EXERCISE AIM => Nothing but the lines from the top of the following entries through the line with "Lógica de Lectura/Escritura**" should be printed, exactly as they are.

SUPPLIED RECORDS =>
= = = =

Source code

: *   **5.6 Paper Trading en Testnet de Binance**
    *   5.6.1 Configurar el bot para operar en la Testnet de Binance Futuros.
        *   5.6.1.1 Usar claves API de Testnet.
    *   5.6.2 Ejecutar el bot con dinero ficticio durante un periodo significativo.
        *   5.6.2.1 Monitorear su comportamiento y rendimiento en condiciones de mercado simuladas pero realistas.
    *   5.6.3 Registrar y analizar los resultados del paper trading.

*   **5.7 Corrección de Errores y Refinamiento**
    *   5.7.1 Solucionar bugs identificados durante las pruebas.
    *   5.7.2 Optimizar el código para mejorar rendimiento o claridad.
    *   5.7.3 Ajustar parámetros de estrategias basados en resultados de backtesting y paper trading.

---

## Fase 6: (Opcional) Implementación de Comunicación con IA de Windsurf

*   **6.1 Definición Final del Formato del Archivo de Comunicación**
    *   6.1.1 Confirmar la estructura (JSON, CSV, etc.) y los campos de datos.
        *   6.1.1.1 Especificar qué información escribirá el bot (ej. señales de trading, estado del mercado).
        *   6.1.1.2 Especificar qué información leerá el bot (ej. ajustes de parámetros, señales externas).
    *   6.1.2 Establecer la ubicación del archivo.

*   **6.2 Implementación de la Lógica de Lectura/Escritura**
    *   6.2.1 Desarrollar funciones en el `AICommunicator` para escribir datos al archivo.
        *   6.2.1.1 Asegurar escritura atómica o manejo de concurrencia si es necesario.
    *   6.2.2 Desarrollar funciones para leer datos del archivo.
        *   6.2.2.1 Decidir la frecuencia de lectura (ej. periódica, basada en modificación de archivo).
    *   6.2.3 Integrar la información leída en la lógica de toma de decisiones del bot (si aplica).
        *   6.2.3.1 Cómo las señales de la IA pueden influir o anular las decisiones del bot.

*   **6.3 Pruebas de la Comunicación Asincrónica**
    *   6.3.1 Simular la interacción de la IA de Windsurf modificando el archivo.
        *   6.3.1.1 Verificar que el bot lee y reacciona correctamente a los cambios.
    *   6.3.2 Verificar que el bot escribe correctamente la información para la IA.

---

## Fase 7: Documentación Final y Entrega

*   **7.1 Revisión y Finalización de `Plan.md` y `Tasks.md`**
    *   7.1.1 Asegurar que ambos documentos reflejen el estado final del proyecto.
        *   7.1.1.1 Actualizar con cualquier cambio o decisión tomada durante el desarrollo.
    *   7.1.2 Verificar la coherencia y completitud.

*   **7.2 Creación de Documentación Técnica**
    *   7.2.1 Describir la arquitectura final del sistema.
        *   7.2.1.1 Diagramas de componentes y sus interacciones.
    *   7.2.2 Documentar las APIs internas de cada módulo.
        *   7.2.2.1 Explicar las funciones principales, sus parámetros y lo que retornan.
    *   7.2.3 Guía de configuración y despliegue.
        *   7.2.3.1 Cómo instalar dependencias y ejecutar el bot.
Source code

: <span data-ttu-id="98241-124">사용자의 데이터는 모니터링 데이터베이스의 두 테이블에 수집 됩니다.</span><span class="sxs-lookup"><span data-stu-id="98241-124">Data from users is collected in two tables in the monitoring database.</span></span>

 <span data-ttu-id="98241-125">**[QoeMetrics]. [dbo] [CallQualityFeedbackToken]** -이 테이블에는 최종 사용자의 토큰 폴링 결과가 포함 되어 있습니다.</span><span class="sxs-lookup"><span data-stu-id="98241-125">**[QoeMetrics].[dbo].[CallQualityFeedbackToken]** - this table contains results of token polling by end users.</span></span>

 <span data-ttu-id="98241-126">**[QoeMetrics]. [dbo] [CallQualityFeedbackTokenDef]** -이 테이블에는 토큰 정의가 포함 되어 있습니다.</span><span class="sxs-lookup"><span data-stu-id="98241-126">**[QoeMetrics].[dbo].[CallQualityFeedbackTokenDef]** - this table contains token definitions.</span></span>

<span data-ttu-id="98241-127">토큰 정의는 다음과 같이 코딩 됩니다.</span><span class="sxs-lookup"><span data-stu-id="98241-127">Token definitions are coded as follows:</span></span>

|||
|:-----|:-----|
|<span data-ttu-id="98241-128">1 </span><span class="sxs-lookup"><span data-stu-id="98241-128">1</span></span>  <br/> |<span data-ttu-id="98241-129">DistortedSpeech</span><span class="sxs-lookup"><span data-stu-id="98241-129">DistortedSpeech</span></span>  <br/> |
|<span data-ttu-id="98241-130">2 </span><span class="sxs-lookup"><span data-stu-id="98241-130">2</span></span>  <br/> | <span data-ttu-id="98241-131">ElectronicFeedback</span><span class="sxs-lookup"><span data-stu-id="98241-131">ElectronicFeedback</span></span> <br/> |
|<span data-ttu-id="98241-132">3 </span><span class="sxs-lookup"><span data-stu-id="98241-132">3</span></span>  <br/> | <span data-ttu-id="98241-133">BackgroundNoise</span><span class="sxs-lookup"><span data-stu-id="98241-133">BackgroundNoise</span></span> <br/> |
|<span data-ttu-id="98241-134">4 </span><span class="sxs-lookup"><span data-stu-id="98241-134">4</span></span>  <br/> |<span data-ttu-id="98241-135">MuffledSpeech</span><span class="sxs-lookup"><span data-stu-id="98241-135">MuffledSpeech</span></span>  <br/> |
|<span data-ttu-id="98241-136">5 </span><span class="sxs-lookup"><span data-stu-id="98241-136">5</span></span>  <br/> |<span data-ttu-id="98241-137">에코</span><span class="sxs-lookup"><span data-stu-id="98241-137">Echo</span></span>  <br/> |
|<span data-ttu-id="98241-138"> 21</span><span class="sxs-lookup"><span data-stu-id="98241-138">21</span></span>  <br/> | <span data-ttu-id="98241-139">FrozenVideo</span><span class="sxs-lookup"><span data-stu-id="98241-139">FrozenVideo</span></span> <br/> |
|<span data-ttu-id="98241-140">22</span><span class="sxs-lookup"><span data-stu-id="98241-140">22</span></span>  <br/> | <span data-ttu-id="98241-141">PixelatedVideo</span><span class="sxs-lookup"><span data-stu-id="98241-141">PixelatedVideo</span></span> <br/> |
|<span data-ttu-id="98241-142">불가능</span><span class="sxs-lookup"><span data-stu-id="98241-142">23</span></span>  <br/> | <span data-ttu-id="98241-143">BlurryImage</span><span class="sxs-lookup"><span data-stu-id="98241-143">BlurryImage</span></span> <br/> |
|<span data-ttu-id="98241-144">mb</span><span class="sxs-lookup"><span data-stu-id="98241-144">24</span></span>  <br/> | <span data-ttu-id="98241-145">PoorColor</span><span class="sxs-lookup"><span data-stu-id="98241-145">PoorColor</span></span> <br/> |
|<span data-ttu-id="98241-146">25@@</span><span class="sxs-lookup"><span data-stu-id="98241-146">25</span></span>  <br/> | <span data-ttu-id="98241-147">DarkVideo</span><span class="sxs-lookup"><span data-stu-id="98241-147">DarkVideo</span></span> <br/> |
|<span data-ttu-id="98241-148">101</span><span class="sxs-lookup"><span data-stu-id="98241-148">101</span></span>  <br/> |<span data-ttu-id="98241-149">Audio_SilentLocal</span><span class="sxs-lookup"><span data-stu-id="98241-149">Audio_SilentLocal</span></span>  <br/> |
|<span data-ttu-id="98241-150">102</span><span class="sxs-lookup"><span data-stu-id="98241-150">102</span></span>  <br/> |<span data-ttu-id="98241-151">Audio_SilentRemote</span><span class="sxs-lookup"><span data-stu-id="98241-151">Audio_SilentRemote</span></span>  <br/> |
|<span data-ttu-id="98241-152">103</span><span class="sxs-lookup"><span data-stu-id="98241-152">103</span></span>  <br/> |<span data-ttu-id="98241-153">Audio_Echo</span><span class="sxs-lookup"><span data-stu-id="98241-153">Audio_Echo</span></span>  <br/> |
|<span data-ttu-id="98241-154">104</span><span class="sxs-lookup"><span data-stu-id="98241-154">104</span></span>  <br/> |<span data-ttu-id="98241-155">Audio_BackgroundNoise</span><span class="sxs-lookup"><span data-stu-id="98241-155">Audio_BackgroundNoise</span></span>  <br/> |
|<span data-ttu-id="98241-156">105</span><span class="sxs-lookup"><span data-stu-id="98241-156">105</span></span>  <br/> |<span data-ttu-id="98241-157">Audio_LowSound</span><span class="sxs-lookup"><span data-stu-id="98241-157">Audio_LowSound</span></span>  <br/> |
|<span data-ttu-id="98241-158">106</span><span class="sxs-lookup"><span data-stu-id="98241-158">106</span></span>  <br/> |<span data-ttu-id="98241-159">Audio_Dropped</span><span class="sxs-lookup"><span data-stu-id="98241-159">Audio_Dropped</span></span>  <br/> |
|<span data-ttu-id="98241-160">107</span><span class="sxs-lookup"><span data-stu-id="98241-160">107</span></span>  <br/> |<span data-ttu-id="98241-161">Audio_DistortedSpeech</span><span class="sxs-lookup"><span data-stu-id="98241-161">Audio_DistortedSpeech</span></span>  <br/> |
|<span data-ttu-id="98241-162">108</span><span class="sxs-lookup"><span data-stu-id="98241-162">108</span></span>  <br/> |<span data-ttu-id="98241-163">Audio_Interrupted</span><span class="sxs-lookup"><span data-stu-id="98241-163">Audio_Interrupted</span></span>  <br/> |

= = = =

RESULT OF THE TASK =>
Source code

: *   **5.6 Paper Trading en Testnet de Binance**
    *   5.6.1 Configurar el bot para operar en la Testnet de Binance Futuros.
        *   5.6.1.1 Usar claves API de Testnet.
    *   5.6.2 Ejecutar el bot con dinero ficticio durante un periodo significativo.
        *   5.6.2.1 Monitorear su comportamiento y rendimiento en condiciones de mercado simuladas pero realistas.
    *   5.6.3 Registrar y analizar los resultados del paper trading.

*   **5.7 Corrección de Errores y Refinamiento**
    *   5.7.1 Solucionar bugs identificados durante las pruebas.
    *   5.7.2 Optimizar el código para mejorar rendimiento o claridad.
    *   5.7.3 Ajustar parámetros de estrategias basados en resultados de backtesting y paper trading.

---

## Fase 6: (Opcional) Implementación de Comunicación con IA de Windsurf

*   **6.1 Definición Final del Formato del Archivo de Comunicación**
    *   6.1.1 Confirmar la estructura (JSON, CSV, etc.) y los campos de datos.
        *   6.1.1.1 Especificar qué información escribirá el bot (ej. señales de trading, estado del mercado).
        *   6.1.1.2 Especificar qué información leerá el bot (ej. ajustes de parámetros, señales externas).
    *   6.1.2 Establecer la ubicación del archivo.

*   **6.2 Implementación de la Lógica de Lectura/Escritura**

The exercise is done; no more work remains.